BSA (A-8531, 05470) was purchased from Aldrich–Sigma Chemical Co and was used without further purification for all the experiments.

In this work we studied the interaction of BSA with the following nanomaterials:

1) NM-300 nano-Silver < 20 nm reference nanomaterial (Ag-NPs) were provided by the JRC (Joint Research Center; Ispra, Italy) in the framework of NANOGENOTOX joint action. Ag-NPs were used in a variety of studies and projects including the OECD WPMN Sponsorship Programme. The material is a nano-Silver colloidal dispersion with nominal silver content of 10 w/w%. The NM-300 sample dispersion is yellow-brown; it is an aqueous dispersion of nano-Silver with stabilizing agents, consisting of 4% w/w% each of Polyoxyethylene Glycerol Trioleate and Polyoxyethylene (20) Sorbitan mono-Laurat (Tween 20). Ag-NPs were distributed by the Fraunhofer Institute for Molecular Biology and Applied Ecology, Schmallenberg (Germany).

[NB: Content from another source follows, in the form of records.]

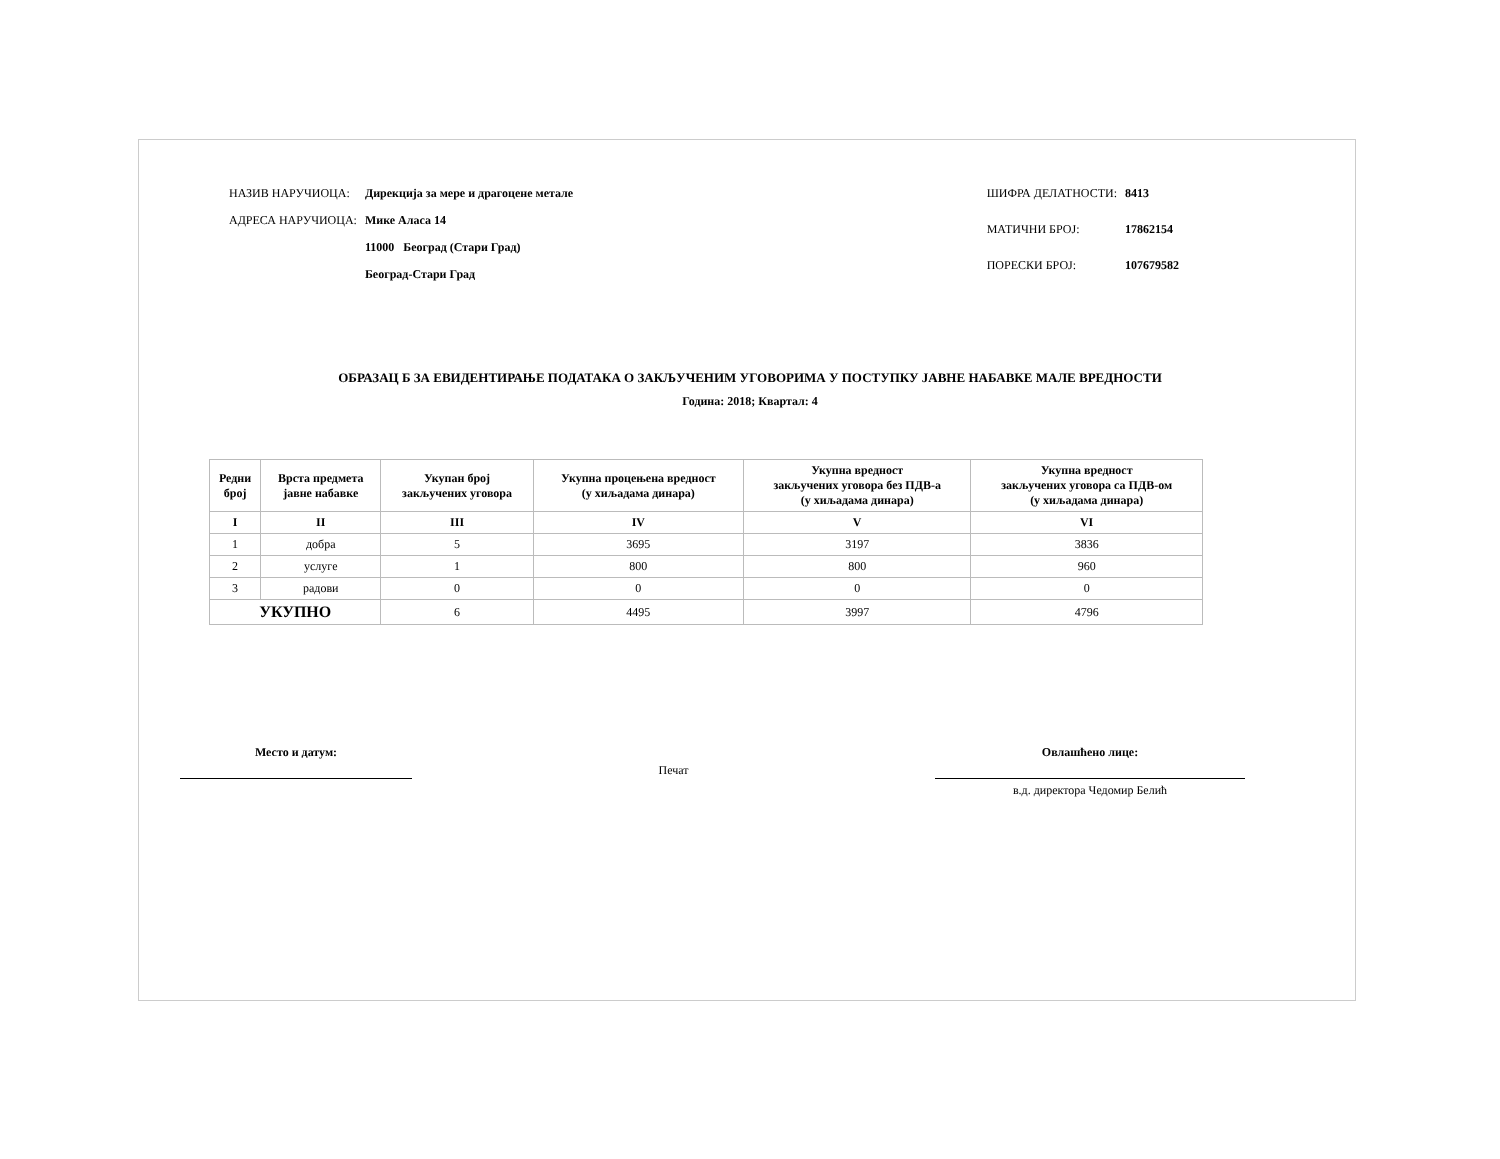| НАЗИВ НАРУЧИОЦА: | Дирекција за мере и драгоцене метале |
| АДРЕСА НАРУЧИОЦА: | Мике Аласа 14 |
| | 11000 Београд (Стари Град) |
| | Београд-Стари Град |
| ШИФРА ДЕЛАТНОСТИ: | 8413 |
| МАТИЧНИ БРОЈ: | 17862154 |
| ПОРЕСКИ БРОЈ: | 107679582 |
ОБРАЗАЦ Б ЗА ЕВИДЕНТИРАЊЕ ПОДАТАКА О ЗАКЉУЧЕНИМ УГОВОРИМА У ПОСТУПКУ ЈАВНЕ НАБАВКЕ МАЛЕ ВРЕДНОСТИ
Година: 2018; Квартал: 4
| Редни број | Врста предмета јавне набавке | Укупан број закључених уговора | Укупна процењена вредност (у хиљадама динара) | Укупна вредност закључених уговора без ПДВ-а (у хиљадама динара) | Укупна вредност закључених уговора са ПДВ-ом (у хиљадама динара) |
| --- | --- | --- | --- | --- | --- |
| I | II | III | IV | V | VI |
| 1 | добра | 5 | 3695 | 3197 | 3836 |
| 2 | услуге | 1 | 800 | 800 | 960 |
| 3 | радови | 0 | 0 | 0 | 0 |
| УКУПНО | | 6 | 4495 | 3997 | 4796 |
Место и датум:
Печат
Овлашћено лице:
в.д. директора Чедомир Белић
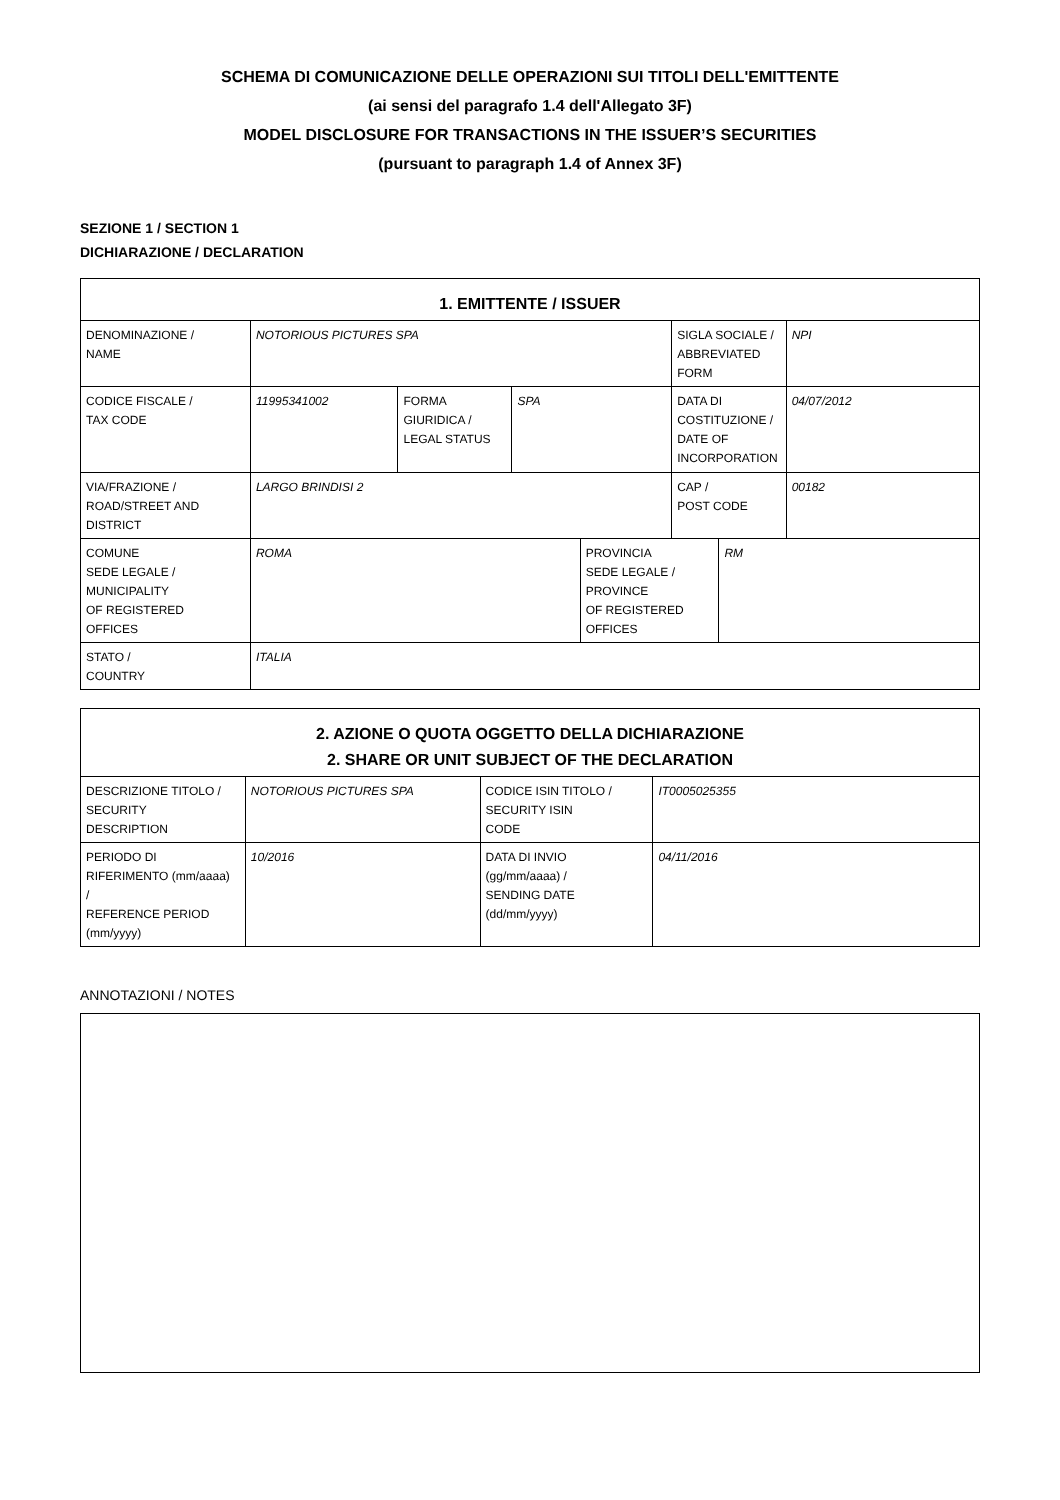SCHEMA DI COMUNICAZIONE DELLE OPERAZIONI SUI TITOLI DELL'EMITTENTE
(ai sensi del paragrafo 1.4 dell'Allegato 3F)
MODEL DISCLOSURE FOR TRANSACTIONS IN THE ISSUER’S SECURITIES
(pursuant to paragraph 1.4 of Annex 3F)
SEZIONE 1 / SECTION 1
DICHIARAZIONE / DECLARATION
| 1. EMITTENTE / ISSUER | | | | | | | |
| --- | --- | --- | --- | --- | --- | --- | --- |
| DENOMINAZIONE / NAME | NOTORIOUS PICTURES SPA | | | | SIGLA SOCIALE / ABBREVIATED FORM | | NPI |
| CODICE FISCALE / TAX CODE | 11995341002 | FORMA GIURIDICA / LEGAL STATUS | SPA | | DATA DI COSTITUZIONE / DATE OF INCORPORATION | | 04/07/2012 |
| VIA/FRAZIONE / ROAD/STREET AND DISTRICT | LARGO BRINDISI 2 | | | | CAP / POST CODE | | 00182 |
| COMUNE SEDE LEGALE / MUNICIPALITY OF REGISTERED OFFICES | ROMA | | | PROVINCIA SEDE LEGALE / PROVINCE OF REGISTERED OFFICES | | RM | |
| STATO / COUNTRY | ITALIA | | | | | | |
| 2. AZIONE O QUOTA OGGETTO DELLA DICHIARAZIONE 2. SHARE OR UNIT SUBJECT OF THE DECLARATION | | | |
| --- | --- | --- | --- |
| DESCRIZIONE TITOLO / SECURITY DESCRIPTION | NOTORIOUS PICTURES SPA | CODICE ISIN TITOLO / SECURITY ISIN CODE | IT0005025355 |
| PERIODO DI RIFERIMENTO (mm/aaaa) / REFERENCE PERIOD (mm/yyyy) | 10/2016 | DATA DI INVIO (gg/mm/aaaa) / SENDING DATE (dd/mm/yyyy) | 04/11/2016 |
ANNOTAZIONI / NOTES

2) Three TiO2 nanomaterials used were provided by the JRC (Joint Research Center; Ispra, Italy) in

the framework of NANOGENOTOX joint action and are named according to their generic codes also used within OECD (Organization for Economic Co-operation and Development) projects (NM100, NM101, NM103). Table 3.1 shows characteristics of nanomaterials used in this work.

Table 3.1. Characteristics of TiO2 nanomaterials: NM100, NM101 and NM103.

Material code Core material Polymorph Particle type Diameter (nm) Inorganic coating Organic coating

NM100 TiO2 anatase nanoparticle 110 Fe,Si,Al no

NM101 TiO2 anatase nanoparticle 6 Si,Al yes

NM103 TiO2 rutile nanoparticle 24.7 Al,Si,Fe yes

The phosphate buffer solutions (PBS) were prepared from monobasic monohydrate sodium phosphate and dibasic anhydrous potassium phosphate (BDH Laboratory Supplies, Poole, England). Ultrapure water (UW) was prepared with an Elga Purelab-UV system (Veolia Environnement, Paris, France).